WORK TO BE COMPLETED » Copy the rows below exactly, starting with the row that contains "107: (109, 224)" and ending with the row that contains "130: (279, 80)", both included.

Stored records
::::
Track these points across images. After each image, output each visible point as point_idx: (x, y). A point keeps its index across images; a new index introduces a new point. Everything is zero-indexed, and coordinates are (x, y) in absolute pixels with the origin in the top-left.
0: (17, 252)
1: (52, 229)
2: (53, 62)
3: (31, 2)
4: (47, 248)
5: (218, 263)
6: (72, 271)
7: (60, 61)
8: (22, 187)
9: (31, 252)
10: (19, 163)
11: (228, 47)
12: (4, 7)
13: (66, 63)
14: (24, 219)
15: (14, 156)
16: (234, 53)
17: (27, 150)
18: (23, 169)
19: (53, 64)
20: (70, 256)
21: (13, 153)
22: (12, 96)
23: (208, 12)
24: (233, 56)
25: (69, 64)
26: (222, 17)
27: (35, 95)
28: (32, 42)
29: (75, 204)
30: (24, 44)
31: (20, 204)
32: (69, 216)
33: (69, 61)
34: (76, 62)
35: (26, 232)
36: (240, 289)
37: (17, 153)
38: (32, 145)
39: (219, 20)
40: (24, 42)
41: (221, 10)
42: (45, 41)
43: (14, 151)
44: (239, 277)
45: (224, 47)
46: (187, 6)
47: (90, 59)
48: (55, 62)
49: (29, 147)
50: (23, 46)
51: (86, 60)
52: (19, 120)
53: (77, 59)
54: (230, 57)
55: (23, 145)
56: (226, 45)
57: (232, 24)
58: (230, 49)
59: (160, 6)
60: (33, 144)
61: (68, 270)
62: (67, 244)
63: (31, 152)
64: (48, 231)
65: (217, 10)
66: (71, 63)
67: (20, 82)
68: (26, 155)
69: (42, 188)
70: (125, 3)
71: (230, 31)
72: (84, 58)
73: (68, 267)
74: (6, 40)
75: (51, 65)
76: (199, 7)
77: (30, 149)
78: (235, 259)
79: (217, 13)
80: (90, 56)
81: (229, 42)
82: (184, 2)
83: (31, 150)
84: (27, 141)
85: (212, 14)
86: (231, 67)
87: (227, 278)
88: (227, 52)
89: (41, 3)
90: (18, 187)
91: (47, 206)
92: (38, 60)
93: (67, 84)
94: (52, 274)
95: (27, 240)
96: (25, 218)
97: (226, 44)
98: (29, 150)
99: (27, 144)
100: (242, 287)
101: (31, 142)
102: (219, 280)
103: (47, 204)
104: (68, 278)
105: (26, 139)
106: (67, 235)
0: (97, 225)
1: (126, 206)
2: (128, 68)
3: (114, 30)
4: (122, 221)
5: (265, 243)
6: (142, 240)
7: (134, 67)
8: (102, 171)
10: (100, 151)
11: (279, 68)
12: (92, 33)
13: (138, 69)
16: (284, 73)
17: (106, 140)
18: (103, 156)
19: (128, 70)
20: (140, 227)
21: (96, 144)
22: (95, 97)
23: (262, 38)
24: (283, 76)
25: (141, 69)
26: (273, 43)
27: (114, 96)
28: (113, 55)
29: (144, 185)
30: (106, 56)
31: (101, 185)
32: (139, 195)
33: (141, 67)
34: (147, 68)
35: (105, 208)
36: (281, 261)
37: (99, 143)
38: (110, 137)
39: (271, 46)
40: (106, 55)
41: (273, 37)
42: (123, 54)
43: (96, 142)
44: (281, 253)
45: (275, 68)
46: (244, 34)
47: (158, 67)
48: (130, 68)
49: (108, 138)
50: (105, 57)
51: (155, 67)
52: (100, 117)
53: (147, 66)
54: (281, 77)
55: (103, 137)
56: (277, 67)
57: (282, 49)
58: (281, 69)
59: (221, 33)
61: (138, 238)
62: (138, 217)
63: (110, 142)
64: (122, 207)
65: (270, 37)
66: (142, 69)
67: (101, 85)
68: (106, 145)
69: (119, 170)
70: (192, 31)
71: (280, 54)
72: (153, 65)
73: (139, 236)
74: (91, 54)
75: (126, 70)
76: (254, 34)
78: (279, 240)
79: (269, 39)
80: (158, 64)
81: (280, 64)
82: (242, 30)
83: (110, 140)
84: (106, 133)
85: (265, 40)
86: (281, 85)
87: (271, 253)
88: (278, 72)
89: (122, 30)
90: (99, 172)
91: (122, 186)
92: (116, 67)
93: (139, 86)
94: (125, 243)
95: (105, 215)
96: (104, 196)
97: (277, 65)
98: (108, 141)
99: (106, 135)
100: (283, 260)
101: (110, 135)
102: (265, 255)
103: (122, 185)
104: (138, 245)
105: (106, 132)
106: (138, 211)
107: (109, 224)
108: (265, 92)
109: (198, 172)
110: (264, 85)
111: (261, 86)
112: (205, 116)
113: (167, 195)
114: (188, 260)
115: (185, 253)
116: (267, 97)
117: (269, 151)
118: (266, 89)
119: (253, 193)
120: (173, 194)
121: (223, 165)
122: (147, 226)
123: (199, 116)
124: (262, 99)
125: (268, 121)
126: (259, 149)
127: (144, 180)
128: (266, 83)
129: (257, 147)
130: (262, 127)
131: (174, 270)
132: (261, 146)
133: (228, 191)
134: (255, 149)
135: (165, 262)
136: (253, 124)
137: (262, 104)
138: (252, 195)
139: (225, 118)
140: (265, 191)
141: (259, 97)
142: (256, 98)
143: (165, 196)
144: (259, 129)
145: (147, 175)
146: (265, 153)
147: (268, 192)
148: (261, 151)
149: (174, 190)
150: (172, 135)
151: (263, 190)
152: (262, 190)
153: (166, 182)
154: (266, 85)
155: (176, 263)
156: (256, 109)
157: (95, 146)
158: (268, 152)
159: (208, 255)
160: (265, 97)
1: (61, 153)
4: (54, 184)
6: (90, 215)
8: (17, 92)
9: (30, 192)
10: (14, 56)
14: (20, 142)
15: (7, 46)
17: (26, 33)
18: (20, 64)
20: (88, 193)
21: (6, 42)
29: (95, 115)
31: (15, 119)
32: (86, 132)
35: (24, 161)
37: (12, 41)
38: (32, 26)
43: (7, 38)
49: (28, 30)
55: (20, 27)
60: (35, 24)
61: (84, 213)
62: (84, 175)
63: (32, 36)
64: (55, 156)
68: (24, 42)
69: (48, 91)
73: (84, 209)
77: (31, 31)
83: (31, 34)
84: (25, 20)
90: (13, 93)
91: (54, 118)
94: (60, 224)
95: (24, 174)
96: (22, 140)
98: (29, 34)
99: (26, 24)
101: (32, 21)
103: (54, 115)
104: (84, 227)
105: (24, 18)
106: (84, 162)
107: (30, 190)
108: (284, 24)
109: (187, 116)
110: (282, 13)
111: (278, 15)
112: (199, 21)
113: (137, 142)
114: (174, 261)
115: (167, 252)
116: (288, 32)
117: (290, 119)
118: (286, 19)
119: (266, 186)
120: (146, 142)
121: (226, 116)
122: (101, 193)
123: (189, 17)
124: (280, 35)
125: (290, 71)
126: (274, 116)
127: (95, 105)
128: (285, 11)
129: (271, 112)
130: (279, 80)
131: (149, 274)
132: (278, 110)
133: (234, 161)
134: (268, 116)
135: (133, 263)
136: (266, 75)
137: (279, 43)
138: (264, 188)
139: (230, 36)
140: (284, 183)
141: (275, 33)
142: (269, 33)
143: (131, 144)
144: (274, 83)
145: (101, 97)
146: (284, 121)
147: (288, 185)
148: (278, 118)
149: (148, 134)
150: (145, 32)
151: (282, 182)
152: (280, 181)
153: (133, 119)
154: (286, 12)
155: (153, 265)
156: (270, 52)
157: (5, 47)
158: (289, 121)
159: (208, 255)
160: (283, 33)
::::
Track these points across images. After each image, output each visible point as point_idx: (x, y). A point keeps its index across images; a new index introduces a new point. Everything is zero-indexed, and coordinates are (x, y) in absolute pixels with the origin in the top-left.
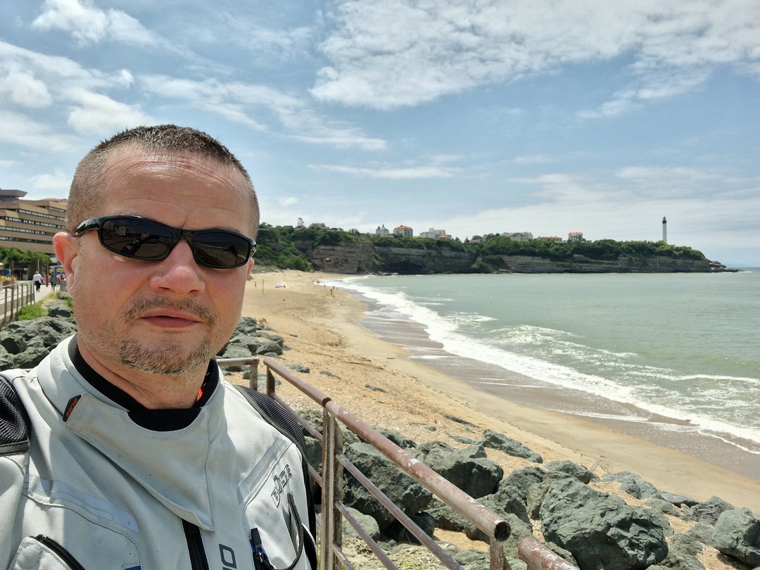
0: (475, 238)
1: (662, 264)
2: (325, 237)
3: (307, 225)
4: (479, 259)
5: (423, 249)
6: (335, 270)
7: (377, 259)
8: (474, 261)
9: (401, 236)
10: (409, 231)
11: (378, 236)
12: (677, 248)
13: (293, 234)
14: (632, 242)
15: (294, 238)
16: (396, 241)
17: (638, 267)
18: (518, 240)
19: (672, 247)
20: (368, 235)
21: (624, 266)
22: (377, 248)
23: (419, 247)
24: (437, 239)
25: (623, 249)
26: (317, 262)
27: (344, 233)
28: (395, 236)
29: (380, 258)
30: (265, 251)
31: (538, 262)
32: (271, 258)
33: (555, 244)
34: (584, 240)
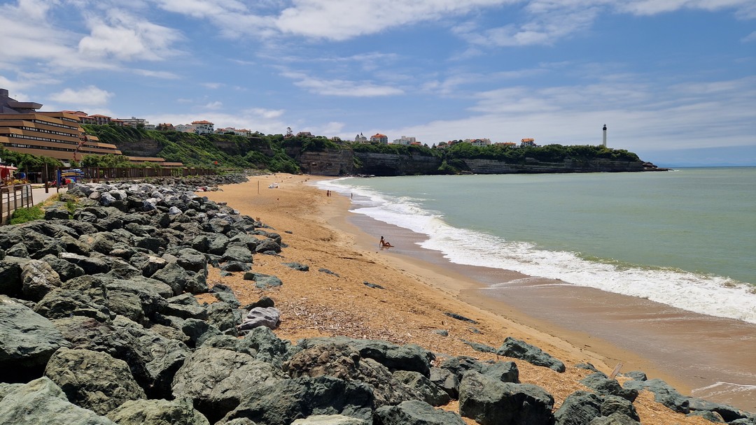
::::
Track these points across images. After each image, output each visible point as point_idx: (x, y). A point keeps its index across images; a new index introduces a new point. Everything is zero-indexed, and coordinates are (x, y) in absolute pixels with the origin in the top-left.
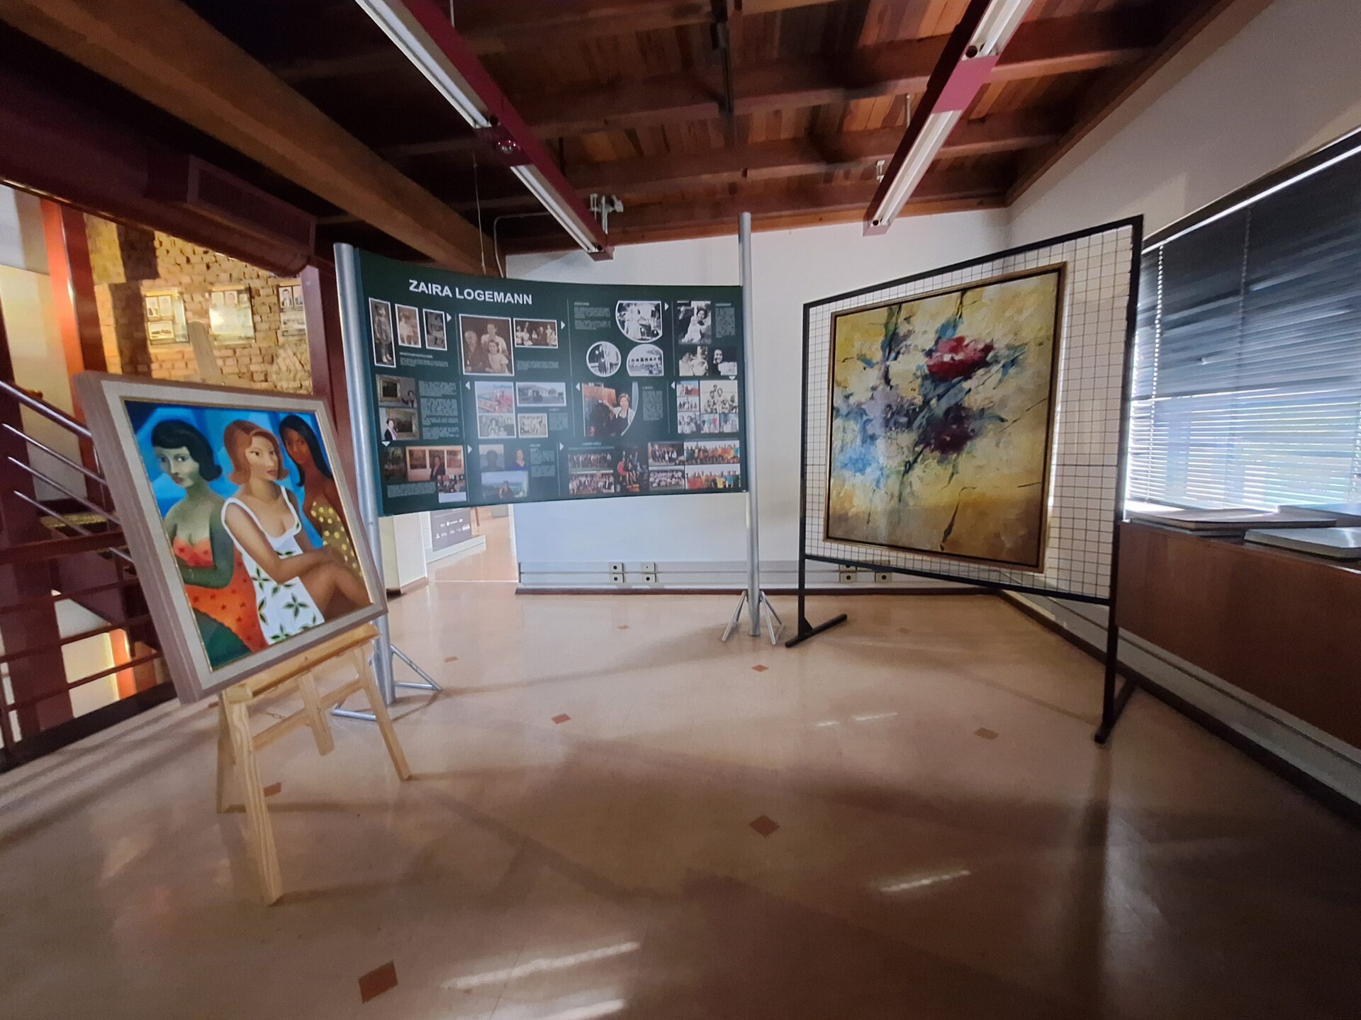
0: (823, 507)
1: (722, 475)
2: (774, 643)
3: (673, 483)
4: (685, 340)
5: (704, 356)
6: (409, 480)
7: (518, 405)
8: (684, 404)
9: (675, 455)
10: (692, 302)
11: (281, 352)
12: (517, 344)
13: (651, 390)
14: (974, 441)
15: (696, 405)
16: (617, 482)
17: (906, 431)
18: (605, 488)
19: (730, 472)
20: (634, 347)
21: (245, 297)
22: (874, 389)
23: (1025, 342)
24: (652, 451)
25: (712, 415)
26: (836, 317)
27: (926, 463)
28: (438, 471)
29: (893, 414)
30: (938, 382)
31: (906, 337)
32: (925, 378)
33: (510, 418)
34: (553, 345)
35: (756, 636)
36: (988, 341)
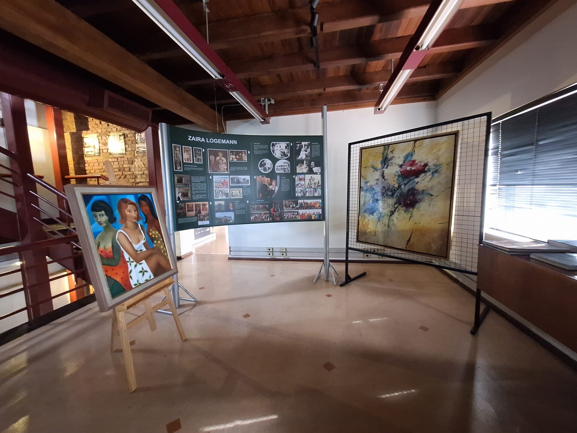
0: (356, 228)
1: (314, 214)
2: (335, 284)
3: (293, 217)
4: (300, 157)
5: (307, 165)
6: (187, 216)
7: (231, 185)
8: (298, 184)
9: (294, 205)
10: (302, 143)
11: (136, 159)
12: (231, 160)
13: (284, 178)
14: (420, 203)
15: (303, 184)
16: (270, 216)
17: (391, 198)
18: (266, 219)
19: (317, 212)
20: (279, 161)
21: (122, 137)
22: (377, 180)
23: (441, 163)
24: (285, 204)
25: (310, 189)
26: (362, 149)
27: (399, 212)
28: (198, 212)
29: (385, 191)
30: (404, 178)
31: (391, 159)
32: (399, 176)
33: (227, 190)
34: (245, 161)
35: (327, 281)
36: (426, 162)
::::
PROBLEM SOLUTION »
107: (109, 224)
108: (265, 92)
109: (198, 172)
110: (264, 85)
111: (261, 86)
112: (205, 116)
113: (167, 195)
114: (188, 260)
115: (185, 253)
116: (267, 97)
117: (269, 151)
118: (266, 89)
119: (253, 193)
120: (173, 194)
121: (223, 165)
122: (147, 226)
123: (199, 116)
124: (262, 99)
125: (268, 121)
126: (259, 149)
127: (144, 180)
128: (266, 83)
129: (257, 147)
130: (262, 127)
131: (174, 270)
132: (261, 146)
133: (228, 191)
134: (255, 149)
135: (165, 262)
136: (253, 124)
137: (262, 104)
138: (252, 195)
139: (225, 118)
140: (265, 191)
141: (259, 97)
142: (256, 98)
143: (165, 196)
144: (259, 129)
145: (147, 175)
146: (265, 153)
147: (268, 192)
148: (261, 151)
149: (174, 190)
150: (172, 135)
151: (263, 190)
152: (262, 190)
153: (166, 182)
154: (266, 85)
155: (176, 263)
156: (256, 109)
157: (95, 146)
158: (268, 152)
159: (208, 255)
160: (265, 97)
1: (61, 153)
4: (54, 184)
6: (90, 215)
8: (17, 92)
9: (30, 192)
10: (14, 56)
14: (20, 142)
15: (7, 46)
17: (26, 33)
18: (20, 64)
20: (88, 193)
21: (6, 42)
29: (95, 115)
31: (15, 119)
32: (86, 132)
35: (24, 161)
37: (12, 41)
38: (32, 26)
43: (7, 38)
49: (28, 30)
55: (20, 27)
60: (35, 24)
61: (84, 213)
62: (84, 175)
63: (32, 36)
64: (55, 156)
68: (24, 42)
69: (48, 91)
73: (84, 209)
77: (31, 31)
83: (31, 34)
84: (25, 20)
90: (13, 93)
91: (54, 118)
94: (60, 224)
95: (24, 174)
96: (22, 140)
98: (29, 34)
99: (26, 24)
101: (32, 21)
103: (54, 115)
104: (84, 227)
105: (24, 18)
106: (84, 162)
107: (30, 190)
108: (284, 24)
109: (187, 116)
110: (282, 13)
111: (278, 15)
112: (199, 21)
113: (137, 142)
114: (174, 261)
115: (167, 252)
116: (288, 32)
117: (290, 119)
118: (286, 19)
119: (266, 186)
120: (146, 142)
121: (226, 116)
122: (101, 193)
123: (189, 17)
124: (280, 35)
125: (290, 71)
126: (274, 116)
127: (95, 105)
128: (285, 11)
129: (271, 112)
130: (279, 80)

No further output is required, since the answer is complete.